9º Domingo do Tempo Comum – Ano B

(Dt 5,12-15; Sl 80[81]; 2Cor 4,6-11; Mc 2,23—3,6)

1. Dois episódios. Os discípulos transgredem a Lei do sábado tirando espigas enquanto atravessam o campo de trigo. E Jesus que, provocativamente, cura um homem no dia em que não é lícito ‘trabalhar’.

2. O 1º incidente, algo insignificante, ganha uma dimensão maior devido as minuciosas prescrições que dominam a Lei judaica. Este fato acaba por provocar um pronunciamento decisivo de Jesus: “O Sábado foi feito para o homem, e não homem para o sábado”. E assim Jesus põe o homem como medida da Lei.

3. A Lei não vale por si mesma. Vele enquanto é para o bem do homem, se está voltada para sua vida, para o seu crescimento. Assim Jesus quer recordar o aspecto da alegria e da bênção que caracteriza o sábado; mesmo admitindo essa realidade, alguns legistas, estabelecem por si mesmos o que seria um bem para o outro, ao invés de reportar-se ao projeto de Deus.

4. Nessa perspectiva do projeto divino para o ser humano está uma lei feita para suas exigências, aspirações, para sua realização. É antirreligioso uma lei que esmaga, mortifica, oprime, sufoca o ser humano, restringe sua liberdade, envenena sua alegria de viver, estrangula sua espontaneidade.

5. No 2º episódio Jesus está na sinagoga, um espaço sagrado, e é sábado, tempo sagrado. E é ao interno dessa sacralidade do lugar e do tempo que Ele inaugura uma nova sacralidade: aquela da pessoa. O homem da mão seca é convidado ou ordenado, a colocar-se no centro.

6. Assim Jesus acaba por provocar uma discussão que coloca o ser humano no centro, tirando-o do sistema de regras que faz o que bem quer, para permitir sua desenvoltura. Originalmente o verbo utilizado para ‘levantar’ significa, ‘acordar’, que era uma expressão usada pela Igreja primitiva no sentido de ‘ressurreição’.

7. Um homem ‘ressuscitado’, ao centro, atravessa, se sobrepõe ao terreno da casuística religiosa, dessas leis minuciosas, para colocar-se no plano dos valores. A pergunta de Jesus sobre fazer o bem ou mal, salvar uma vida ou deixá-la morrer, exige uma posição clara, tornando impossível qualquer acordo.

8. Só existe uma alternativa: não fazer o bem significa fazer o mal.
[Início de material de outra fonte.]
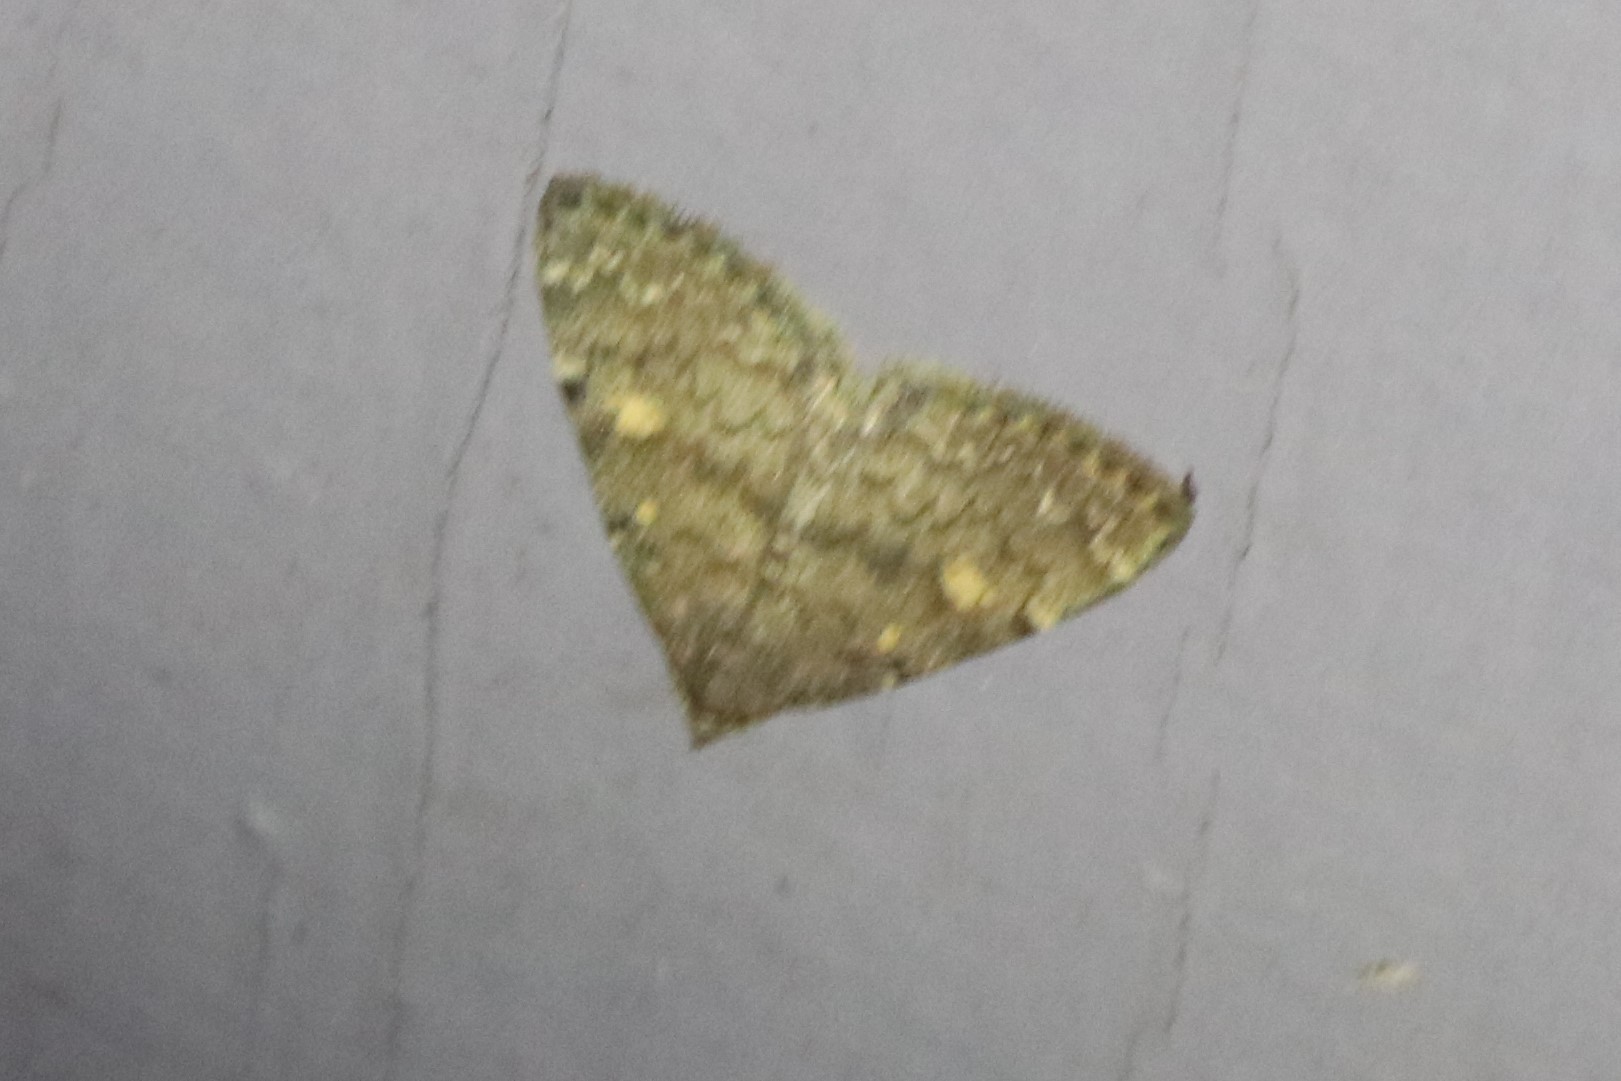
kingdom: Animalia
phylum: Arthropoda
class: Insecta
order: Lepidoptera
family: Erebidae
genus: Idia
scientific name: Idia aemula
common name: Common idia moth
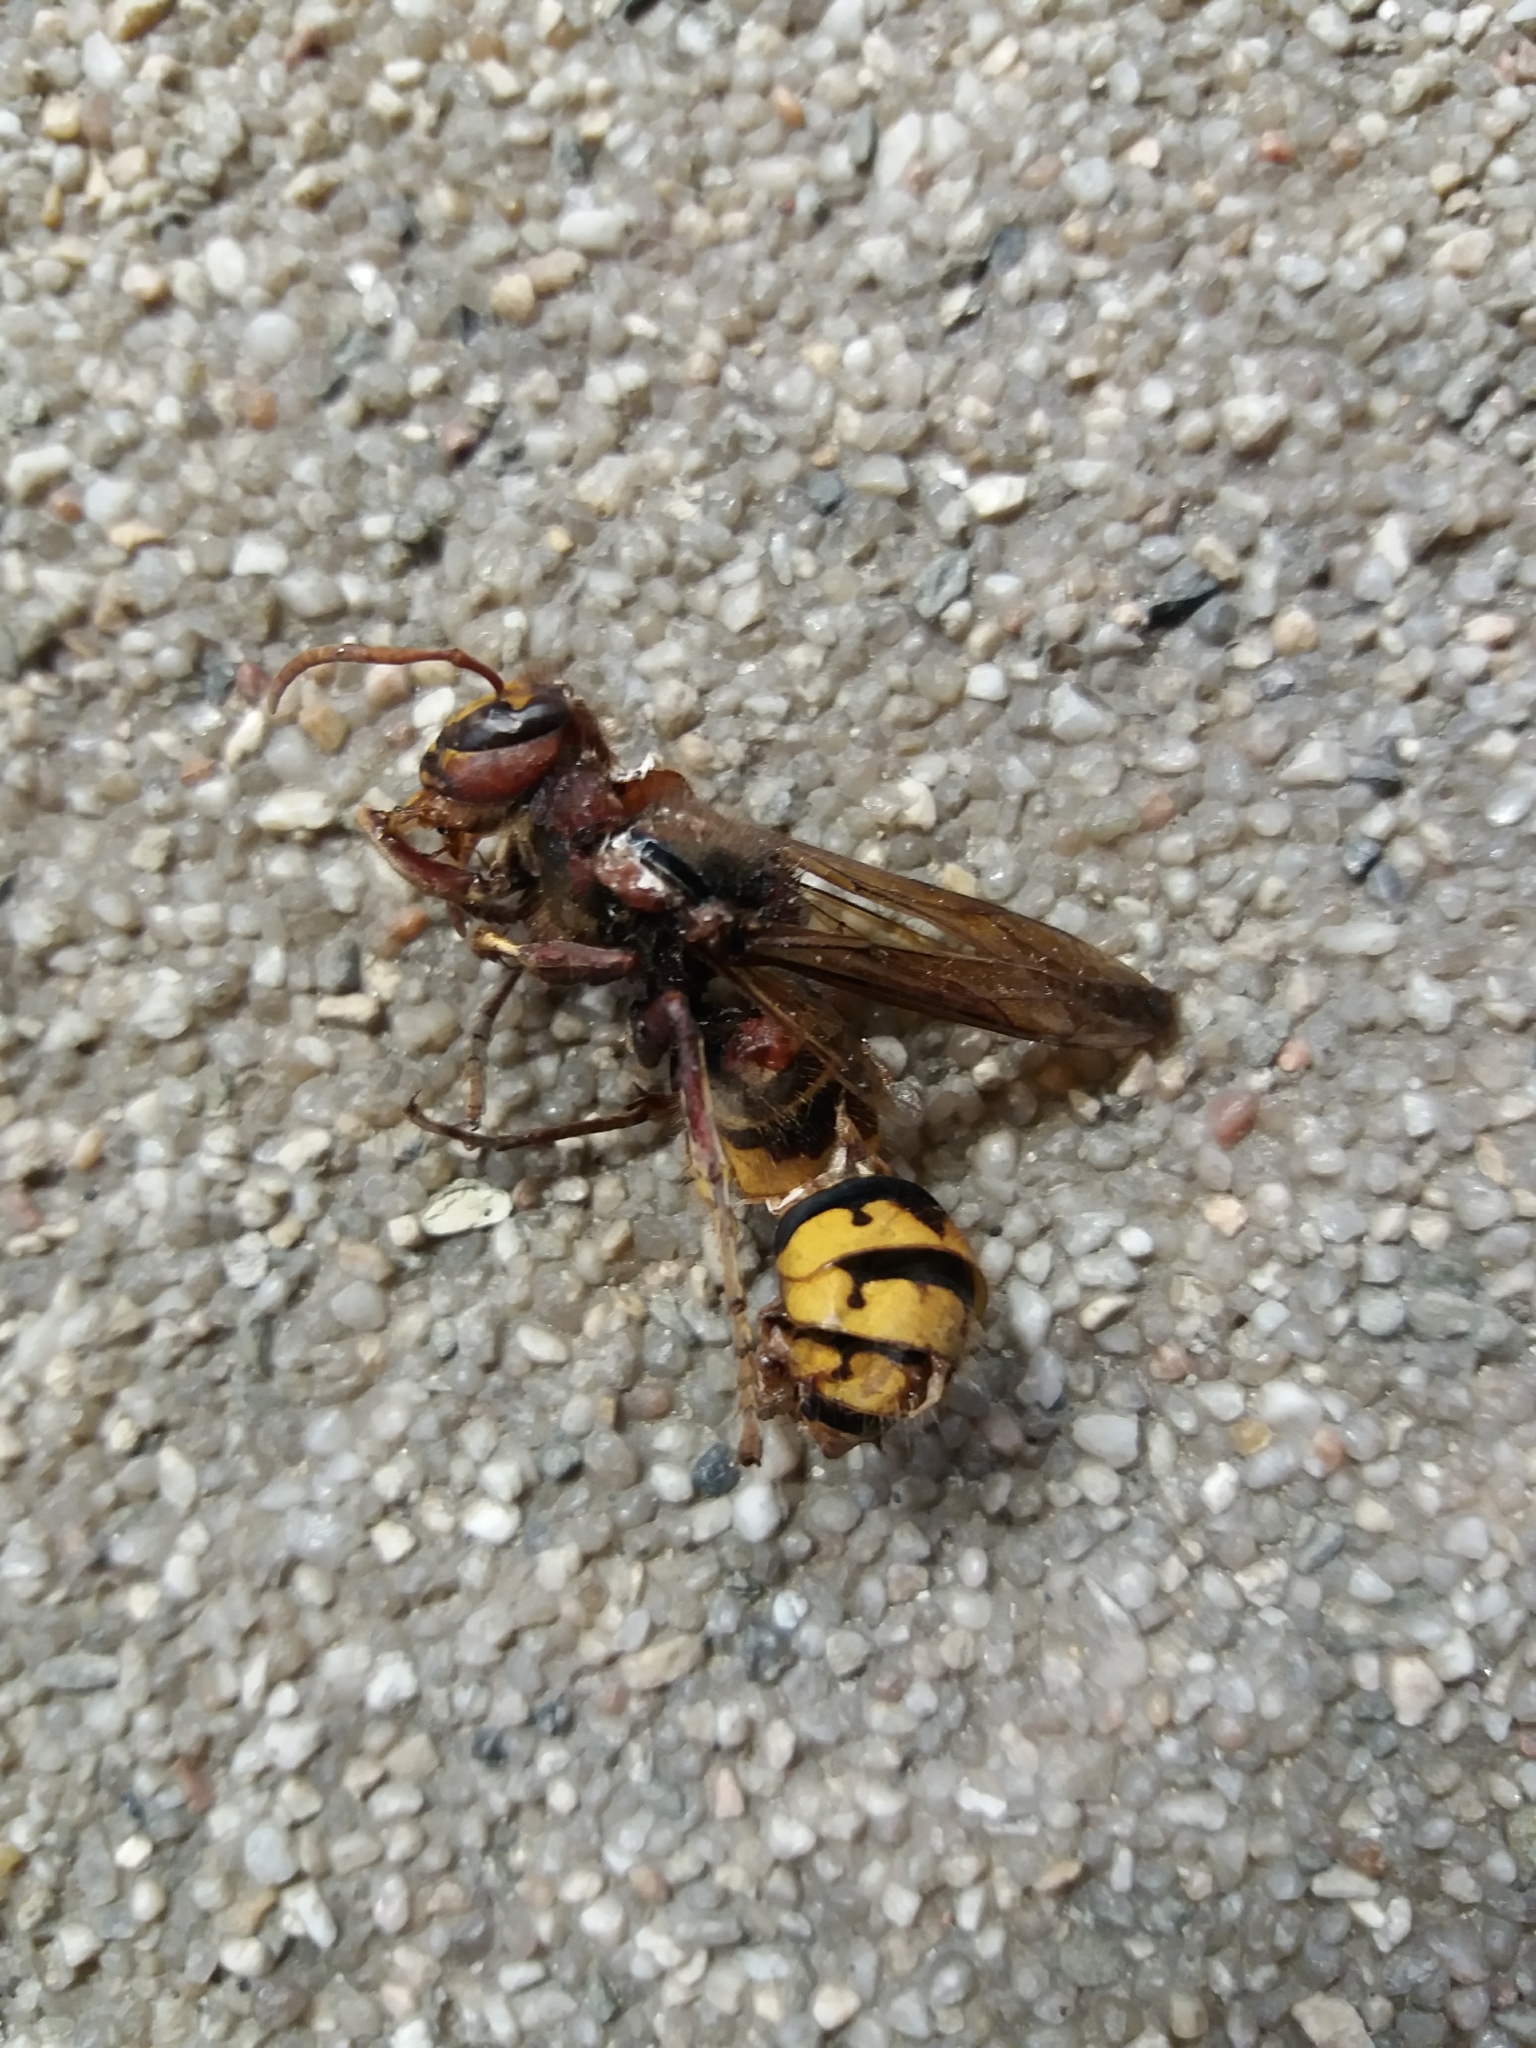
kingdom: Animalia
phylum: Arthropoda
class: Insecta
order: Hymenoptera
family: Vespidae
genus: Vespa
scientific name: Vespa crabro
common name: Hornet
Não salvar uma vida significa matá-la. Quando se deve fazer o bem não existe uma zona neutra, na qual não se faz nem uma coisa nem outra; nenhuma escapatória, nenhum direito a um legalismo cuja observância formal permita evitar de cumprir o bem, ou seja de fazer o mal. Em outras palavras: não amar já significa fazer o mal.

9. Mas eles ficaram em silêncio diante da pergunta de Jesus. Não é um silêncio que reconhece a própria derrota, mas um silêncio de obstinação, de incapacidade de sair fora dos próprios esquemas. Acostumados a falar do ser humano, em seu lugar, eles se demonstram embaraçados na presença do próprio homem, do principal interessado. E de Jesus, o Filho do Homem, solidário a ele. Jesus o cura.

10. A Palavra sábado deriva de um verbo que vem usado frequentemente no sentido de ‘cessar’, ‘parar de’, e daí ‘repousar’. Dizer que Deus repousou no sétimo dia, quer dizer: fez sábado. Com a cura em dia de sábado, Jesus mostra que Deus não interrompe sua atividade em favor de suas criaturas, Ele não conhece repouso: “Meu Pai trabalha sempre, e eu também trabalho” (Jo 5,17), disse Jesus.

11. Cristo cura o homem da mão seca e queria também curar a outros, aflitos de um mal mais grave: ‘a dureza de coração’ (a cegueira, a incapacidade de compreender). Mas nem pôde fazê-lo porque já haviam saído para uma reunião importante: a decisão de matar Jesus. Tal decisão, em Marcos, já vem logo ao início.

12. Com seus gestos, com sua tomada de posição em contraste com a religião oficial, com suas escolhas em favor do ser humano e não da ordem constituída, Jesus assina sua própria condenação à morte. A sombra da cruz começa a projetar-se.

13. Um Deus que não é a favor da aplicação rígida da lei, é um Deus que vai tirado do centro, empurrado para fora da humanidade. Um Deus que está a favor do ser humano, um Deus por nós, é um Deus que se coloca como um fora da lei. É necessário impedir-lhe, a todo custo, que nos cure de certa cegueira ou obstinação.